The pod explosions leave behind craters of more than 6 feet (2 meters), but that could translate into craters more than 65 feet (20 meters) in size within the low-gravity environment of an asteroid, Scheeres said.
Making the run
Approaching a target asteroid would be as simple as a spacecraft deploying the pods to land at speeds of 5 to 10 centimeters per second, or far below even 1 mile per hour. The pods would have enough battery life to sit on the asteroid for several days before being set off — more than enough time for the observer spacecraft to find a perfect vantage point.
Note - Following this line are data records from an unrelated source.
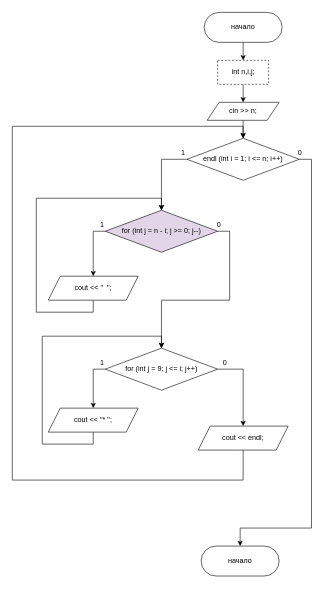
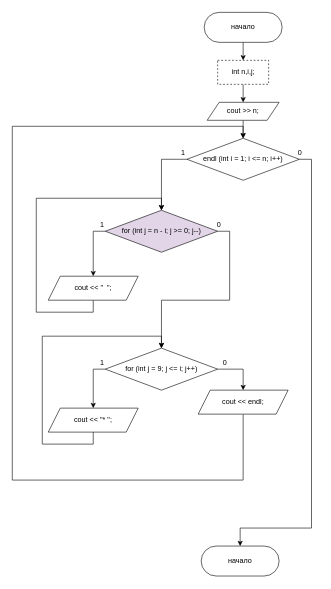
  <mxCell id="0" />
  <mxCell id="1" parent="0" />
  <mxCell id="2" style="edgeStyle=orthogonalEdgeStyle;rounded=0;orthogonalLoop=1;jettySize=auto;html=1;exitX=0.5;exitY=1;exitDx=0;exitDy=0;entryX=0.5;entryY=0;entryDx=0;entryDy=0;" edge="1" parent="1" source="3" target="5"><mxGeometry relative="1" as="geometry" /></mxCell>
  <mxCell id="3" value="начало" style="rounded=1;whiteSpace=wrap;html=1;arcSize=50;" vertex="1" parent="1"><mxGeometry x="340" y="20" width="130" height="50" as="geometry" /></mxCell>
  <mxCell id="4" style="edgeStyle=orthogonalEdgeStyle;rounded=0;orthogonalLoop=1;jettySize=auto;html=1;exitX=0.5;exitY=1;exitDx=0;exitDy=0;entryX=0.5;entryY=0;entryDx=0;entryDy=0;" edge="1" parent="1" source="5" target="7"><mxGeometry relative="1" as="geometry" /></mxCell>
  <mxCell id="5" value="int n,i,j;" style="rounded=0;whiteSpace=wrap;html=1;dashed=1;" vertex="1" parent="1"><mxGeometry x="362.5" y="100" width="85" height="40" as="geometry" /></mxCell>
  <mxCell id="6" style="edgeStyle=orthogonalEdgeStyle;rounded=0;orthogonalLoop=1;jettySize=auto;html=1;exitX=0.5;exitY=1;exitDx=0;exitDy=0;" edge="1" parent="1" source="7"><mxGeometry relative="1" as="geometry"><mxPoint x="404.882" y="230" as="targetPoint" /></mxGeometry></mxCell>
- <mxCell id="7" value="cin &gt;&gt; n;" style="shape=parallelogram;perimeter=parallelogramPerimeter;whiteSpace=wrap;html=1;fixedSize=1;rounded=1;arcSize=0;" vertex="1" parent="1"><mxGeometry x="345" y="170" width="120" height="30" as="geometry" /></mxCell>
+ <mxCell id="7" value="cout &gt;&gt; n;" style="shape=parallelogram;perimeter=parallelogramPerimeter;whiteSpace=wrap;html=1;fixedSize=1;rounded=1;arcSize=0;" vertex="1" parent="1"><mxGeometry x="345" y="170" width="120" height="30" as="geometry" /></mxCell>
  <mxCell id="8" style="edgeStyle=orthogonalEdgeStyle;rounded=0;orthogonalLoop=1;jettySize=auto;html=1;exitX=0;exitY=0.5;exitDx=0;exitDy=0;entryX=0.5;entryY=0;entryDx=0;entryDy=0;" edge="1" parent="1" source="10" target="13"><mxGeometry relative="1" as="geometry" /></mxCell>
  <mxCell id="9" style="edgeStyle=orthogonalEdgeStyle;rounded=0;orthogonalLoop=1;jettySize=auto;html=1;exitX=1;exitY=0.5;exitDx=0;exitDy=0;entryX=0.5;entryY=0;entryDx=0;entryDy=0;" edge="1" parent="1" source="10" target="23"><mxGeometry relative="1" as="geometry"><Array as="points"><mxPoint x="519" y="265" /><mxPoint x="519" y="880" /></Array></mxGeometry></mxCell>
  <mxCell id="10" value="endl (int i = 1; i &lt;= n; i++)" style="rhombus;whiteSpace=wrap;html=1;rounded=1;arcSize=0;" vertex="1" parent="1"><mxGeometry x="311.25" y="230" width="187.5" height="70" as="geometry" /></mxCell>
  <mxCell id="11" style="edgeStyle=orthogonalEdgeStyle;rounded=0;orthogonalLoop=1;jettySize=auto;html=1;exitX=0;exitY=0.5;exitDx=0;exitDy=0;entryX=0.5;entryY=0;entryDx=0;entryDy=0;" edge="1" parent="1" source="13" target="15"><mxGeometry relative="1" as="geometry" /></mxCell>
  <mxCell id="12" style="edgeStyle=orthogonalEdgeStyle;rounded=0;orthogonalLoop=1;jettySize=auto;html=1;exitX=1;exitY=0.5;exitDx=0;exitDy=0;entryX=0.5;entryY=0;entryDx=0;entryDy=0;" edge="1" parent="1" source="13" target="19"><mxGeometry relative="1" as="geometry"><mxPoint x="270" y="520" as="targetPoint" /></mxGeometry></mxCell>
  <mxCell id="13" value="for (int j = n - i; j &amp;gt;= 0; j--)" style="rhombus;whiteSpace=wrap;html=1;rounded=1;arcSize=0;fillColor=#e1d5e7;" vertex="1" parent="1"><mxGeometry x="175" y="350" width="187.5" height="70" as="geometry" /></mxCell>
  <mxCell id="14" style="edgeStyle=orthogonalEdgeStyle;rounded=0;orthogonalLoop=1;jettySize=auto;html=1;exitX=0.5;exitY=1;exitDx=0;exitDy=0;entryX=0.5;entryY=0;entryDx=0;entryDy=0;" edge="1" parent="1" source="15" target="13"><mxGeometry relative="1" as="geometry"><Array as="points"><mxPoint x="155" y="520" /><mxPoint x="60" y="520" /><mxPoint x="60" y="330" /><mxPoint x="269" y="330" /></Array></mxGeometry></mxCell>
  <mxCell id="15" value="cout &amp;lt;&amp;lt; &quot;&amp;nbsp; &quot;;" style="shape=parallelogram;perimeter=parallelogramPerimeter;whiteSpace=wrap;html=1;fixedSize=1;rounded=1;arcSize=0;" vertex="1" parent="1"><mxGeometry x="80" y="460" width="150" height="40" as="geometry" /></mxCell>
  <mxCell id="16" style="edgeStyle=orthogonalEdgeStyle;rounded=0;orthogonalLoop=1;jettySize=auto;html=1;exitX=0;exitY=0.5;exitDx=0;exitDy=0;entryX=0.5;entryY=0;entryDx=0;entryDy=0;" edge="1" parent="1" source="19" target="21"><mxGeometry relative="1" as="geometry" /></mxCell>
  <mxCell id="17" style="edgeStyle=orthogonalEdgeStyle;rounded=0;orthogonalLoop=1;jettySize=auto;html=1;entryX=0.5;entryY=0;entryDx=0;entryDy=0;exitX=0.5;exitY=1;exitDx=0;exitDy=0;" edge="1" parent="1" source="22" target="10"><mxGeometry relative="1" as="geometry"><mxPoint x="490" y="730" as="sourcePoint" /><Array as="points"><mxPoint x="405" y="800" /><mxPoint x="20" y="800" /><mxPoint x="20" y="210" /><mxPoint x="405" y="210" /></Array></mxGeometry></mxCell>
  <mxCell id="18" style="edgeStyle=orthogonalEdgeStyle;rounded=0;orthogonalLoop=1;jettySize=auto;html=1;exitX=1;exitY=0.5;exitDx=0;exitDy=0;entryX=0.5;entryY=0;entryDx=0;entryDy=0;" edge="1" parent="1" source="19" target="22"><mxGeometry relative="1" as="geometry" /></mxCell>
  <mxCell id="19" value="for (int j = 9; j &amp;lt;= i; j++)" style="rhombus;whiteSpace=wrap;html=1;rounded=1;arcSize=0;" vertex="1" parent="1"><mxGeometry x="175" y="580" width="187.5" height="70" as="geometry" /></mxCell>
  <mxCell id="20" style="edgeStyle=orthogonalEdgeStyle;rounded=0;orthogonalLoop=1;jettySize=auto;html=1;exitX=0.5;exitY=1;exitDx=0;exitDy=0;entryX=0.5;entryY=0;entryDx=0;entryDy=0;" edge="1" parent="1" source="21" target="19"><mxGeometry relative="1" as="geometry"><Array as="points"><mxPoint x="155" y="740" /><mxPoint x="70" y="740" /><mxPoint x="70" y="560" /><mxPoint x="269" y="560" /></Array></mxGeometry></mxCell>
  <mxCell id="21" value="cout &amp;lt;&amp;lt; &quot;* &quot;;" style="shape=parallelogram;perimeter=parallelogramPerimeter;whiteSpace=wrap;html=1;fixedSize=1;rounded=1;arcSize=0;" vertex="1" parent="1"><mxGeometry x="80" y="680" width="150" height="40" as="geometry" /></mxCell>
- <mxCell id="22" value="cout &amp;lt;&amp;lt; endl;" style="shape=parallelogram;perimeter=parallelogramPerimeter;whiteSpace=wrap;html=1;fixedSize=1;rounded=1;arcSize=0;" vertex="1" parent="1"><mxGeometry x="330" y="710" width="150" height="40" as="geometry" /></mxCell>
+ <mxCell id="22" value="cout &amp;lt;&amp;lt; endl;" style="shape=parallelogram;perimeter=parallelogramPerimeter;whiteSpace=wrap;html=1;fixedSize=1;rounded=1;arcSize=0;" vertex="1" parent="1"><mxGeometry x="330" y="650" width="150" height="40" as="geometry" /></mxCell>
  <mxCell id="23" value="начало" style="rounded=1;whiteSpace=wrap;html=1;arcSize=50;" vertex="1" parent="1"><mxGeometry x="335" y="910" width="130" height="50" as="geometry" /></mxCell>
  <mxCell id="24" value="1" style="text;html=1;strokeColor=none;fillColor=none;align=center;verticalAlign=middle;whiteSpace=wrap;rounded=0;" vertex="1" parent="1"><mxGeometry x="275" y="240" width="60" height="30" as="geometry" /></mxCell>
  <mxCell id="25" value="1" style="text;html=1;strokeColor=none;fillColor=none;align=center;verticalAlign=middle;whiteSpace=wrap;rounded=0;" vertex="1" parent="1"><mxGeometry x="140" y="360" width="60" height="30" as="geometry" /></mxCell>
  <mxCell id="26" value="1" style="text;html=1;strokeColor=none;fillColor=none;align=center;verticalAlign=middle;whiteSpace=wrap;rounded=0;" vertex="1" parent="1"><mxGeometry x="140" y="590" width="60" height="30" as="geometry" /></mxCell>
  <mxCell id="27" value="0" style="text;html=1;strokeColor=none;fillColor=none;align=center;verticalAlign=middle;whiteSpace=wrap;rounded=0;" vertex="1" parent="1"><mxGeometry x="345" y="590" width="60" height="30" as="geometry" /></mxCell>
  <mxCell id="28" value="0" style="text;html=1;strokeColor=none;fillColor=none;align=center;verticalAlign=middle;whiteSpace=wrap;rounded=0;" vertex="1" parent="1"><mxGeometry x="335" y="360" width="60" height="30" as="geometry" /></mxCell>
  <mxCell id="29" value="0" style="text;html=1;strokeColor=none;fillColor=none;align=center;verticalAlign=middle;whiteSpace=wrap;rounded=0;" vertex="1" parent="1"><mxGeometry x="470" y="240" width="60" height="30" as="geometry" /></mxCell>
"It's not like we're hurling a hand grenade and then running away," Scheeres said.
Explosive pods don't have to be the only way to tap into the secrets of asteroids. A spacecraft lander could scratch at the surface of a space rock, Scheeres said. He also cited a Japanese proposal to shoot a projectile into an asteroid with what amounts to a bazooka.
Japan's Hayabusa mission returned to Earth last year with small samples from the asteroid Itokawa, and NASA also has another sample-return mission called OSIRIS-Rex planned for launch in 2016. But Scheeres and his colleagues believe that researchers need to be able to study "asteroids in the wild" rather than simply bringing back samples.
"These measurements are crucial for the development and design of future human missions to asteroids," Scheeres said.